It’s cold and dark in Helsinki. Minus 10 Celsius with a bitter wind blowing off the Baltic. Snowing too. Coming down sideways, blinding at times and so cold the snow doesn’t really collect on the ground but just blows around like sawdust that squeaks when you walk on it. The sun doesn’t make an appearance until 9 am and then slinks back down around 3:30 pm.
At this time of darkness, when the pagan calendar marks the longest night of the year, towns all over Scandinavia crown a local beauty that year’s Saint Lucia. Last weekend Tyler and I braved the cold outside of Helsinki’s Cathedral to watch the procession.
It’s a beautiful ceremony. Rich with tradition and history. We arrived at 5 pm to an almost empty square and watched as torches were lit and friends gathered. By 6 pm a small crowd had gathered up near the Cathedral door, mostly for warmth as we huddled together and tried to stay warm.

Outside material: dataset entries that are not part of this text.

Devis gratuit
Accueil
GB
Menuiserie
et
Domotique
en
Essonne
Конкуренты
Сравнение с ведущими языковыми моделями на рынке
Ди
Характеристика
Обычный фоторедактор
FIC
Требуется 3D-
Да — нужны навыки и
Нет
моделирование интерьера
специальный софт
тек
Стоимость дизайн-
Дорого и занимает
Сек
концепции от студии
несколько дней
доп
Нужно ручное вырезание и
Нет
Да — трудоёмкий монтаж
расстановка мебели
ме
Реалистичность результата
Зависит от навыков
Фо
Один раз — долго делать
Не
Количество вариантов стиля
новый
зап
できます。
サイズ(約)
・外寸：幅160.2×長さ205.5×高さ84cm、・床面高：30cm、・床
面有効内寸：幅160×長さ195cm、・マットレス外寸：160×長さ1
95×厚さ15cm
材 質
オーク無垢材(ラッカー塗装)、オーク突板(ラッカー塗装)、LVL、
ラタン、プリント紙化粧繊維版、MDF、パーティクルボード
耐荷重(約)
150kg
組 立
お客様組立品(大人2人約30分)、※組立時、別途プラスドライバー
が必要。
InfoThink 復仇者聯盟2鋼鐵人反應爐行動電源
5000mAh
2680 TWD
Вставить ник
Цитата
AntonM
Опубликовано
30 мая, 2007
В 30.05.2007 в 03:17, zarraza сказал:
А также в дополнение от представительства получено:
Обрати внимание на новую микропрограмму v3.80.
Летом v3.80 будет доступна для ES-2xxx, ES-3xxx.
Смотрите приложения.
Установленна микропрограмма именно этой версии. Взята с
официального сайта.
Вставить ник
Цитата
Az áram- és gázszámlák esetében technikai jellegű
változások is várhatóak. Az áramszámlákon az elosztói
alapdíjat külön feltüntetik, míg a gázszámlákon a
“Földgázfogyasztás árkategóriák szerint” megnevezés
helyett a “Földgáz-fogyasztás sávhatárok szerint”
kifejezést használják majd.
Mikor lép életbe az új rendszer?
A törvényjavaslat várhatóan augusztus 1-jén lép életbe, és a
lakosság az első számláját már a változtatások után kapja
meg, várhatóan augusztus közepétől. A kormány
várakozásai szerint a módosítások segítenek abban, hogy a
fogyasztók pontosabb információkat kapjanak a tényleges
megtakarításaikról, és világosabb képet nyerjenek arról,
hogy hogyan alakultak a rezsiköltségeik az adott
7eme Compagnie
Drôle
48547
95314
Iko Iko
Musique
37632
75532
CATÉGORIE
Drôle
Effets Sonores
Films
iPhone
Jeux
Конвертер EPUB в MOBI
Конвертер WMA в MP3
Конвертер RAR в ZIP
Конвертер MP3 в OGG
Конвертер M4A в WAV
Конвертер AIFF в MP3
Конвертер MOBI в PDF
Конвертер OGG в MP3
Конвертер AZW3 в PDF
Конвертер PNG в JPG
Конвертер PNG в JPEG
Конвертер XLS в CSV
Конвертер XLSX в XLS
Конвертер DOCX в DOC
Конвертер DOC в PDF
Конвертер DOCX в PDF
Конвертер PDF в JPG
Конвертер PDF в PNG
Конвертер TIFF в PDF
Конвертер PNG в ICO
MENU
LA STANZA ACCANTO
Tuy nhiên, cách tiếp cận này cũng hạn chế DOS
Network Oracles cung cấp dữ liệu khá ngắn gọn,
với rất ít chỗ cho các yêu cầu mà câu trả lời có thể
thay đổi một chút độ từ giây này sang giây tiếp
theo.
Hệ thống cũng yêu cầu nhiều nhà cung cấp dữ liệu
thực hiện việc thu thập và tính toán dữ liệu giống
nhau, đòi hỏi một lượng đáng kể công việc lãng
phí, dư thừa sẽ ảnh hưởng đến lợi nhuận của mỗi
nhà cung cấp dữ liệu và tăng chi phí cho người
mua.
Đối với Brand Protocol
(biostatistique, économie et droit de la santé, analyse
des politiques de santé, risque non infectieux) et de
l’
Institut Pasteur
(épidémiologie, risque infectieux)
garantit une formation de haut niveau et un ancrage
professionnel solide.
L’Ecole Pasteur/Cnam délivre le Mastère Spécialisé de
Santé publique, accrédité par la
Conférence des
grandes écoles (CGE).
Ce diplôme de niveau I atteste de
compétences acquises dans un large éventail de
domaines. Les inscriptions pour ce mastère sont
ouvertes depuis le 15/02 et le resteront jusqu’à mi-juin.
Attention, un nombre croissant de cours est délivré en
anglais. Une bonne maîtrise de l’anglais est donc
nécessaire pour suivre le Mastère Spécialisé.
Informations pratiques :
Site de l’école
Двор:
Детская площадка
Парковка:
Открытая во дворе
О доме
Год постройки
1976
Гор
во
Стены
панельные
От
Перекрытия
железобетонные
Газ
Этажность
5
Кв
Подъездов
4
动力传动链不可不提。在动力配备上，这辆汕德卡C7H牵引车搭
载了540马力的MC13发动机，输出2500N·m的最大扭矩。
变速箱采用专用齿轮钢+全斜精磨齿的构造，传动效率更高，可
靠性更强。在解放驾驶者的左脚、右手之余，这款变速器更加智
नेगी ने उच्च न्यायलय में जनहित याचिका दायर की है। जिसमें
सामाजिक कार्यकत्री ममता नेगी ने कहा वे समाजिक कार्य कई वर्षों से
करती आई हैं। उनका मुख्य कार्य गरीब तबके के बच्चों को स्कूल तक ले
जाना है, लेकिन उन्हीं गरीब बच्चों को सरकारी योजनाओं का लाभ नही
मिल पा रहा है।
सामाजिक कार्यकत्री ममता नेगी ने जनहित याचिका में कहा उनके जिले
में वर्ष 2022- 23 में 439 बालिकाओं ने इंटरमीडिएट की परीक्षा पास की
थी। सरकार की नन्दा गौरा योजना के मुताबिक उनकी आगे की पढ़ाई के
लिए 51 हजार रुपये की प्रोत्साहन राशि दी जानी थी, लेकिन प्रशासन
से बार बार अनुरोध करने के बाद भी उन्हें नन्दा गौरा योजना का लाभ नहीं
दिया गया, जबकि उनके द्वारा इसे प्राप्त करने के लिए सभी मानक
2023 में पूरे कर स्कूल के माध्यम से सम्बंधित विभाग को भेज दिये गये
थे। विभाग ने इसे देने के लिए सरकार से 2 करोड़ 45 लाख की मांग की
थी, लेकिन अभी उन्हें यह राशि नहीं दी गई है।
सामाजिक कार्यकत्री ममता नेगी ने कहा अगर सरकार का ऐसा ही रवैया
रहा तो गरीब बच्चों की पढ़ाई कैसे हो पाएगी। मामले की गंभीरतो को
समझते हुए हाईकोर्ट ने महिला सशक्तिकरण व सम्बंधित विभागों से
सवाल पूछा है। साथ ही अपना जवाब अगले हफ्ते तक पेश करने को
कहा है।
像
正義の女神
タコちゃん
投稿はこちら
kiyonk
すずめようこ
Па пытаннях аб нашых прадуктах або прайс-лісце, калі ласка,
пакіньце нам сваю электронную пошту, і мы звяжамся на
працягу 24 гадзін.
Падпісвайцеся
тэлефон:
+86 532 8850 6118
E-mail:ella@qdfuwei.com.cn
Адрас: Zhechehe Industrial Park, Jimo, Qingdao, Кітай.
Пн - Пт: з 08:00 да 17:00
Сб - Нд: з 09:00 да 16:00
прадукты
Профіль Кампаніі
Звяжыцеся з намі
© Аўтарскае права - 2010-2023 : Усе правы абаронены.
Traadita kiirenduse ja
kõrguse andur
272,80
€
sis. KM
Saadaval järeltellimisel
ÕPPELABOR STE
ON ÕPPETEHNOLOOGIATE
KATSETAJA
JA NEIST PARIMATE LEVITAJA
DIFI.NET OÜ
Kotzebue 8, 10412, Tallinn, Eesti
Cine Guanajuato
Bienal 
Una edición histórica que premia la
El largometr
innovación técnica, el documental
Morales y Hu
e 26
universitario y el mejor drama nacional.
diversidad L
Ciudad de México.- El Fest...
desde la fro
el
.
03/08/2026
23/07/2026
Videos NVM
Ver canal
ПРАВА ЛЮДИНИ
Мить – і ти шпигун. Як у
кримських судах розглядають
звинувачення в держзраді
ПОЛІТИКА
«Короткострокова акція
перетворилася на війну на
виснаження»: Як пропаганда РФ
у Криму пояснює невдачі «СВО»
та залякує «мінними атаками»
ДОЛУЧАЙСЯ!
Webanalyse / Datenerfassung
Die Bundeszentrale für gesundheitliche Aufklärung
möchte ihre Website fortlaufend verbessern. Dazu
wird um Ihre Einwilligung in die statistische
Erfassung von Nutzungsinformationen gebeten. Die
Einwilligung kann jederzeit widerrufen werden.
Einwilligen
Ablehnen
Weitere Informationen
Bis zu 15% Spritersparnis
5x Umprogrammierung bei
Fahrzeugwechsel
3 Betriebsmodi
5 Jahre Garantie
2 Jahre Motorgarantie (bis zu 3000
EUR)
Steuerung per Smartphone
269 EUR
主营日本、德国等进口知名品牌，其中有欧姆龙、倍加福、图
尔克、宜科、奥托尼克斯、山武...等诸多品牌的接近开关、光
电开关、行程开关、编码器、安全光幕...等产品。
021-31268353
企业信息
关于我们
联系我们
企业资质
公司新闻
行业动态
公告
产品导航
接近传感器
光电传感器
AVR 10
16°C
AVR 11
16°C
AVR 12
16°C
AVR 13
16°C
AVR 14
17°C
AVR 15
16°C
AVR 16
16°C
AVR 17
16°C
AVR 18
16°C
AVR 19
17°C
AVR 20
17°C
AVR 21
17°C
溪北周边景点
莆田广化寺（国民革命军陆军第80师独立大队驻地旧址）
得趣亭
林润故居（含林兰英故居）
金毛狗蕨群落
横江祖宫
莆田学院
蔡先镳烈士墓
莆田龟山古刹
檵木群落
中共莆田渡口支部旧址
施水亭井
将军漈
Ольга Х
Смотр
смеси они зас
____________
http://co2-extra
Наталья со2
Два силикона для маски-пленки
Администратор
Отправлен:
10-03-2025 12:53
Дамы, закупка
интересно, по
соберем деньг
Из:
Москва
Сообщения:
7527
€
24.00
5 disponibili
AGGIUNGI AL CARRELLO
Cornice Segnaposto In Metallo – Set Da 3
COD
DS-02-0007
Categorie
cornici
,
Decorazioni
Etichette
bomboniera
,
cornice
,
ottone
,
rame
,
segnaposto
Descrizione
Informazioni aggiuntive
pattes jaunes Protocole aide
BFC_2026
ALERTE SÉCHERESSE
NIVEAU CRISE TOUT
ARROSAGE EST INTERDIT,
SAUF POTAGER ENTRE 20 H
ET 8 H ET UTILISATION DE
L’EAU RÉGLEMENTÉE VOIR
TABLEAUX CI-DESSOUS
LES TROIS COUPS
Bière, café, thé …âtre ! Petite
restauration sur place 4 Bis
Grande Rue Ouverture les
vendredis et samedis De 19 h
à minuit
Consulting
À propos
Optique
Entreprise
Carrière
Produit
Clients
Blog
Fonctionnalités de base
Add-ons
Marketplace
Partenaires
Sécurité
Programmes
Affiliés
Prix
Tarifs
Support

When she emerged it was unworldly. A band played softly the traditional procession march (oddly, it’s the Neapolitan aria Santa Lucia) and her train slowly marched down the Cathedral steps. All dressed in virginal white with candles in her hair. The light, the light! The crowd was transfixed by the silent beauty and hope that came from this simple ceremony in the dead of Winter.
It’s good to know that the days will be getting longer now, the sun sticking gaining strength. That night, along with the rest of Finland, we celebrated turning a corner.